#### [WHAT IS EXPECTED]
Output every line of the items below, from the start through the line containing "mit Administratorenrechten (*admin*).", as a JSON list of strings with one string per line. Skip blank lines and leave out the pictures.

╭─ SOURCE DATA

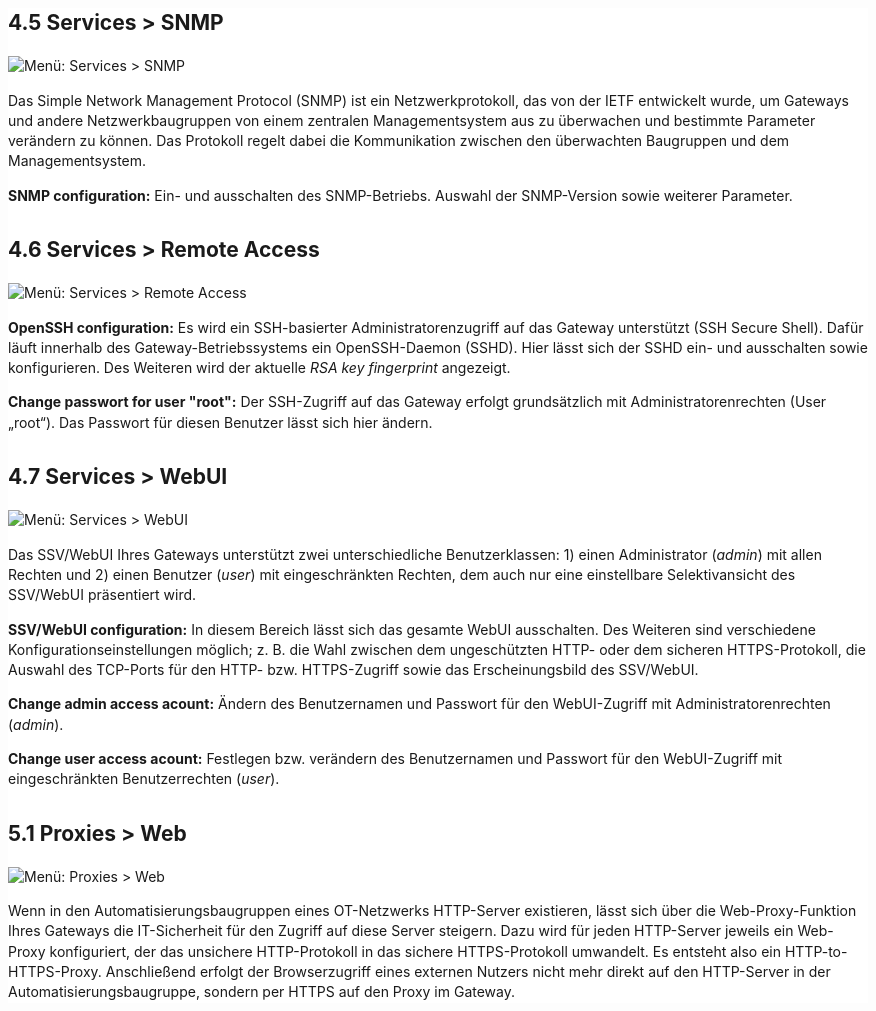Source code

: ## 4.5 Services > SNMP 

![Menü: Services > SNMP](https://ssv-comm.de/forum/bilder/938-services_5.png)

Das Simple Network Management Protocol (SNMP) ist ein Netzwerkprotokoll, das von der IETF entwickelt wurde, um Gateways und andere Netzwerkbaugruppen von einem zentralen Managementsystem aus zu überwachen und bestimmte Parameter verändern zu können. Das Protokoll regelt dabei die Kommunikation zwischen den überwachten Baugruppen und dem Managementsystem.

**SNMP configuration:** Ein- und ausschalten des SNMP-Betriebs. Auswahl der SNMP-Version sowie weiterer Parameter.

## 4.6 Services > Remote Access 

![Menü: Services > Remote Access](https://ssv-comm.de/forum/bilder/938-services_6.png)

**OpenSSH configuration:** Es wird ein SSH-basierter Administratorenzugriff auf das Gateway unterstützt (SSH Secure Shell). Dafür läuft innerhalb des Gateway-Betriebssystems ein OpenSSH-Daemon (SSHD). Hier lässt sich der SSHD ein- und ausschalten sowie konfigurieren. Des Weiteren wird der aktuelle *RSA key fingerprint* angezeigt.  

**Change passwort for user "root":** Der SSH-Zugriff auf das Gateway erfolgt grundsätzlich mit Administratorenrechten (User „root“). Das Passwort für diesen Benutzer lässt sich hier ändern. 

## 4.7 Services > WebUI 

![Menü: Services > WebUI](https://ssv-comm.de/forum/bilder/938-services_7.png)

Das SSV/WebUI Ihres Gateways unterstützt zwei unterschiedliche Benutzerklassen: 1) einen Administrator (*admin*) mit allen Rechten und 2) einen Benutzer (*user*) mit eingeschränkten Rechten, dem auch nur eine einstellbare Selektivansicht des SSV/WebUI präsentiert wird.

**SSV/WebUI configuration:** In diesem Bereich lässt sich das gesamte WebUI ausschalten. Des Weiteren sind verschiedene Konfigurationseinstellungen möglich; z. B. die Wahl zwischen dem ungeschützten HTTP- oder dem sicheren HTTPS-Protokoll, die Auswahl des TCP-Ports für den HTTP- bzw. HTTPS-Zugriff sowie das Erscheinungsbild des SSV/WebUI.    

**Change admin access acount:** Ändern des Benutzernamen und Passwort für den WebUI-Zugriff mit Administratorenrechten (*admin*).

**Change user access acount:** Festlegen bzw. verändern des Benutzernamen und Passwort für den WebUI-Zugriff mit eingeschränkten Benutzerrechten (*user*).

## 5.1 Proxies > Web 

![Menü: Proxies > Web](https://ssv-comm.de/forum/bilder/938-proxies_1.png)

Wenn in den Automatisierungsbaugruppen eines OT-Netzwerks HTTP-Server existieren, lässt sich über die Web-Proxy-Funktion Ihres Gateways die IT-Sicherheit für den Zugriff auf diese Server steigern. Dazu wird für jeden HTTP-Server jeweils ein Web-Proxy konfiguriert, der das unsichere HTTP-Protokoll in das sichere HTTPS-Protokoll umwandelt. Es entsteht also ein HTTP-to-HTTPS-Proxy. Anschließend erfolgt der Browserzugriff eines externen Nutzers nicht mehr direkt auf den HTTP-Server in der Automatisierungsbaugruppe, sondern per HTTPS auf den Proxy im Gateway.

╰─

#### [TASK RESPONSE]
[
  "Source code",
  ": ## 4.5 Services > SNMP ",
  "![Menü: Services > SNMP](https://ssv-comm.de/forum/bilder/938-services_5.png)",
  "Das Simple Network Management Protocol (SNMP) ist ein Netzwerkprotokoll, das von der IETF entwickelt wurde, um Gateways und andere Netzwerkbaugruppen von einem zentralen Managementsystem aus zu überwachen und bestimmte Parameter verändern zu können. Das Protokoll regelt dabei die Kommunikation zwischen den überwachten Baugruppen und dem Managementsystem.",
  "**SNMP configuration:** Ein- und ausschalten des SNMP-Betriebs. Auswahl der SNMP-Version sowie weiterer Parameter.",
  "## 4.6 Services > Remote Access ",
  "![Menü: Services > Remote Access](https://ssv-comm.de/forum/bilder/938-services_6.png)",
  "**OpenSSH configuration:** Es wird ein SSH-basierter Administratorenzugriff auf das Gateway unterstützt (SSH Secure Shell). Dafür läuft innerhalb des Gateway-Betriebssystems ein OpenSSH-Daemon (SSHD). Hier lässt sich der SSHD ein- und ausschalten sowie konfigurieren. Des Weiteren wird der aktuelle *RSA key fingerprint* angezeigt.  ",
  "**Change passwort for user \"root\":** Der SSH-Zugriff auf das Gateway erfolgt grundsätzlich mit Administratorenrechten (User „root“). Das Passwort für diesen Benutzer lässt sich hier ändern. ",
  "## 4.7 Services > WebUI ",
  "![Menü: Services > WebUI](https://ssv-comm.de/forum/bilder/938-services_7.png)",
  "Das SSV/WebUI Ihres Gateways unterstützt zwei unterschiedliche Benutzerklassen: 1) einen Administrator (*admin*) mit allen Rechten und 2) einen Benutzer (*user*) mit eingeschränkten Rechten, dem auch nur eine einstellbare Selektivansicht des SSV/WebUI präsentiert wird.",
  "**SSV/WebUI configuration:** In diesem Bereich lässt sich das gesamte WebUI ausschalten. Des Weiteren sind verschiedene Konfigurationseinstellungen möglich; z. B. die Wahl zwischen dem ungeschützten HTTP- oder dem sicheren HTTPS-Protokoll, die Auswahl des TCP-Ports für den HTTP- bzw. HTTPS-Zugriff sowie das Erscheinungsbild des SSV/WebUI.    ",
  "**Change admin access acount:** Ändern des Benutzernamen und Passwort für den WebUI-Zugriff mit Administratorenrechten (*admin*)."
]